Tugas Pengelola Perpustakaan dalam Memperkuat Literasi
Pengelola perpustakaan diminta untuk menyiapkan koleksi buku yang mencakup beragam genre, mulai dari fiksi, non‑fiksi, hingga materi pelajaran yang memperkaya wawasan siswa. Selain itu, mereka diharapkan dapat menyelenggarakan kegiatan rutin seperti “jam baca”, klub buku, dan lokakarya penulisan kreatif yang melibatkan guru serta orang tua. Dengan cara ini, perpustakaan tidak hanya menjadi tempat meminjam buku, melainkan ruang interaksi edukatif yang menumbuhkan kebiasaan membaca sejak dini.

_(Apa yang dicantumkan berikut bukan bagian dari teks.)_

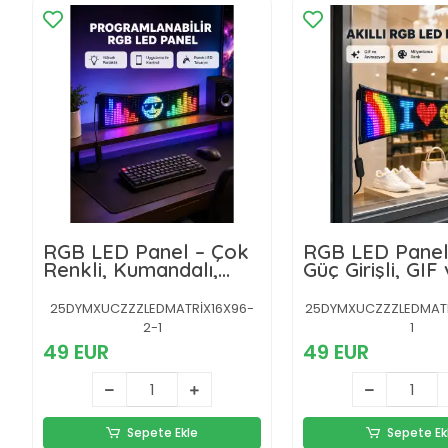
RGB LED Panel – Çok
RGB LED Panel
Renkli, Kumandalı,
Güç Girişli, GIF
USB Bağlantılı Yazı ve
Gösterimli Akıl
GIF Gösterimli Akıllı
25DYMXUCZZZLEDMATRİX16X96-
25DYMXUCZZZLEDMATR
Lamba
2-1
1
49 EUR
49 EUR
Sepete Ekle
Sepete Ek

Gus Ipul juga menyoroti pentingnya kolaborasi antara perpustakaan dan guru. Ia menekankan bahwa guru dapat memanfaatkan sumber daya pustaka untuk memperkaya materi pelajaran, sementara pustakawan dapat memberikan pelatihan literasi informasi yang membantu siswa menilai kredibilitas sumber digital. Sinergi ini diharapkan dapat menutup kesenjangan antara teori di kelas dan praktik membaca yang efektif.
Data terbaru menunjukkan bahwa tingkat literasi di beberapa wilayah masih berada di bawah standar nasional, meskipun angka tersebut tidak diungkapkan secara spesifik dalam pertemuan. Hal ini menjadi latar belakang kuat bagi Gus Ipul untuk menegaskan bahwa langkah-langkah konkret di tingkat sekolah, khususnya melalui perpustakaan, dapat menjadi solusi jangka pendek maupun jangka panjang.
Pengelola perpustakaan Sekolah Rakyat menyambut seruan tersebut dengan antusias. Salah satu pustakawan mengungkapkan, “Kami siap mengoptimalkan peran kami, mulai dari memperbarui katalog hingga menyelenggarakan program membaca yang menarik bagi siswa. Harapannya, setiap anak dapat menemukan buku yang menginspirasi dan meningkatkan kemampuan literasinya.”
Secara keseluruhan, arahan Gus Ipul menandai sebuah komitmen kebijakan pendidikan yang menempatkan perpustakaan sebagai pilar utama dalam upaya meningkatkan kompetensi dasar siswa. Jika implementasinya berjalan konsisten, diharapkan tingkat literasi akan mengalami peningkatan signifikan, sekaligus memperkuat kualitas pendidikan di Sekolah Rakyat.